Task details:
Copy, from the entries below, each line where the word "commando" can be found.

Supplied entries:
Content starts

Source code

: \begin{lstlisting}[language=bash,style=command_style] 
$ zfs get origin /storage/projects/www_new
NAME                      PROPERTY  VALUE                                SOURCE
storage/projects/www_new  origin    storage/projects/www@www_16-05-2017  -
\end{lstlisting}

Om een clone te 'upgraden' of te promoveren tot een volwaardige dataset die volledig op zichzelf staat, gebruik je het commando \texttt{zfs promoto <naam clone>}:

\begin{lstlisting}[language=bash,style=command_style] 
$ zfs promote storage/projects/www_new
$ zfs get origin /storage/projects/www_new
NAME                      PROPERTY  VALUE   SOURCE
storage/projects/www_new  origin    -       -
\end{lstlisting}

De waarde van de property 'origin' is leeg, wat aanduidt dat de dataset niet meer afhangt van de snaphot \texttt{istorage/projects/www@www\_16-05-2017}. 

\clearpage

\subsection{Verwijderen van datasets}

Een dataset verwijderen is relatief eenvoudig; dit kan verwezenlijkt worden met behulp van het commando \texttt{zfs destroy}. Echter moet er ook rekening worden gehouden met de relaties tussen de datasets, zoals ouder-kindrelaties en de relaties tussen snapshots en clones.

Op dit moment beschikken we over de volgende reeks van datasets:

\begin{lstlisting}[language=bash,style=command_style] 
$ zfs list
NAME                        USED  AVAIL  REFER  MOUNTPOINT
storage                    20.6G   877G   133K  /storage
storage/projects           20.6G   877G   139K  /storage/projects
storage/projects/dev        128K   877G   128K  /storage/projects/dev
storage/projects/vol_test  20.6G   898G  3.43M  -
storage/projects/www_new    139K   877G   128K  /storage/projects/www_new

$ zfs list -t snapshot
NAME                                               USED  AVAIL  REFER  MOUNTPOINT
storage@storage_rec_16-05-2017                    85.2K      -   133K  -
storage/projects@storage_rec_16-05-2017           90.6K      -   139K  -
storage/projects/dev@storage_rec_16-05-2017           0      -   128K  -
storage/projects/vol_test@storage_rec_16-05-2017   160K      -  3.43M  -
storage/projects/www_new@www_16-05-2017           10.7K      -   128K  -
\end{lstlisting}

Content ends

Result below:
Om een clone te 'upgraden' of te promoveren tot een volwaardige dataset die volledig op zichzelf staat, gebruik je het commando \texttt{zfs promoto <naam clone>}:
Een dataset verwijderen is relatief eenvoudig; dit kan verwezenlijkt worden met behulp van het commando \texttt{zfs destroy}. Echter moet er ook rekening worden gehouden met de relaties tussen de datasets, zoals ouder-kindrelaties en de relaties tussen snapshots en clones.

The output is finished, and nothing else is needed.